Adding Boot Images to TFTP

There's a page on kentie.net that gave guidance on booting Windows 98 boot disks via the network.

Inside /var/lib/tftpboot, I add files from SysLinux. At the time of this writing, version 6.03 is the latest available. Downloads can be found via kernel.org. The files from the archive that need to be extracted are:

/bios/com32/elflink/ldlinux/ldlinux.c32
/bios/com32/libutil/libutil.c32
/bios/com32/menu/menu.c32
/bios/core/pxelinux.0
/bios/memdisk/memdisk

Additionally, a Windows 98 boot disk floppy image (named boot98.ima) and a boot disk with appropriate network drivers for my NIC (named netboot.ima) will need to be placed in the same directory.

Now, a configuration file should be created at /var/lib/tftpboot/pxelinux.cfg/default with the following contents:

default menu.c32
prompt 0
menu title Boot

 LABEL Network boot disk
  LINUX memdisk
  INITRD netboot.ima
  APPEND keeppxe

For each other disk image I want to make available, a new entry needs to be added to the file, to a similar pattern to:

 LABEL Windows boot disk
  LINUX memdisk
  INITRD boot98.ima

The reason we can't keep the PXE boot image loaded during install is, Windows 98 Setup doesn't have enough memory to keep network images around.

The procedure to install Windows 98 with no media whatsoever looks like:

• Boot into the network boot disk
• Partition hard drive, copy Windows CD contents to the drive
• Reboot into the Windows 98 boot disk
• Run Windows 98 setup

(work in progress)

Configuring the Firewall

I don't want to expose many of these services to my home network, and I don't want to allow unwanted traffic to cross over between the networks. Cockpit makes it a little easier to open ports to certain interfaces, and deny access to others. firewalld handles firewall operations on the device.

Moving interfaces between zones is a little cumbersome via the UI, so there are a few commands I run in the terminal. (More information on managing interfaces within firewalld can be found on this article at freekb.net.)

Before doing anything, I like to make sure that cockpit and ssh will be available in the new zone that I am using to manage the connections. I will be putting my home network connections in the work zone.

sudo firewall-cmd --zone=work --add-service=ssh --permanent
sudo firewall-cmd --zone=work --add-service=cockpit --permanent

The next few lines move the primary interface that connects my home network to a different zone, and ensures that the rest of my interfaces are within their own zone.

sudo firewall-cmd --permanent --zone=work --add-interface="enp1s0"
sudo firewall-cmd --permanent --zone=public --add-interface="enp2s0"
sudo firewall-cmd --permanent --zone=public --add-interface="enp3s0"
sudo firewall-cmd --permanent --zone=public --add-interface="enp4s0"
sudo firewall-cmd --permanent --zone=public --add-interface="bridge0"

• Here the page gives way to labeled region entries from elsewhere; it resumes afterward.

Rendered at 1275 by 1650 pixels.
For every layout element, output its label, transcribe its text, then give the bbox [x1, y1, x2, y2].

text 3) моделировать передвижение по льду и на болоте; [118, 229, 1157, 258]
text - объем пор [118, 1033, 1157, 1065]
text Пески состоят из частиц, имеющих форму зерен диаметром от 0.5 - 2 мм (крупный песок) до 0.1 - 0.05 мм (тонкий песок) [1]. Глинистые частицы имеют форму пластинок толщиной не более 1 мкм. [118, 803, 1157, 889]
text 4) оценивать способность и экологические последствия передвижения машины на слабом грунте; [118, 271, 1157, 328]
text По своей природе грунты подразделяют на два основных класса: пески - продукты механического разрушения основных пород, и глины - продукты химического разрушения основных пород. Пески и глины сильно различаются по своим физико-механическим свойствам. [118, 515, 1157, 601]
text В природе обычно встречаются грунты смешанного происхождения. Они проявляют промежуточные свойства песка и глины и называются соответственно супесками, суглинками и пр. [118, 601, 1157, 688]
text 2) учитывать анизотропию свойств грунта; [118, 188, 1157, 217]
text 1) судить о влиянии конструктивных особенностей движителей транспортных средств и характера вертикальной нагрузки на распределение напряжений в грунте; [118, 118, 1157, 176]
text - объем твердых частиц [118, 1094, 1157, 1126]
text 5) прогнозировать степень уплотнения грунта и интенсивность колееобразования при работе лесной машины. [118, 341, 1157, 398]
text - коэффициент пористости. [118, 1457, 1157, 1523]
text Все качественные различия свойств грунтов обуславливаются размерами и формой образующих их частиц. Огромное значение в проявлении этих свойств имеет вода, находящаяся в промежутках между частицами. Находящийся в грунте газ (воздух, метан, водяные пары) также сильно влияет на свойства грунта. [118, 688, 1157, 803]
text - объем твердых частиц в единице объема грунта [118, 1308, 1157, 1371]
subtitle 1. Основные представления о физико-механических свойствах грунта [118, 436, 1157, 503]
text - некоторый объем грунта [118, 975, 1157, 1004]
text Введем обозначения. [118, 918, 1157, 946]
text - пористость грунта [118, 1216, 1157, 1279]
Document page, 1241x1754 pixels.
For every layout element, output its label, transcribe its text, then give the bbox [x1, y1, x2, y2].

While logged into Cockpit, under Networking, inside the Firewall section, I click on the Edit rules and zones button to get into the firewall configuration. I should see that there are two zones in use: public and work.

Inside the public zone, I make sure that the samba, tftp, and http-proxy services are all available, and make sure that they are not available in the work zone.

Inside the work zone, I make sure that the ssh and cockpit services are still there.

Finally, I make sure that the runtime firewall configuration is reloaded with the following command:

sudo firewall-cmd --reload

Conclusion

In this post, I described how I isolated my Windows 98/2000 machines to a network separate from my home network. This should also work for giving access to Windows 98/2000 machines if the NAS uses a different protocol, such as NFS - although the fstab entry will be different.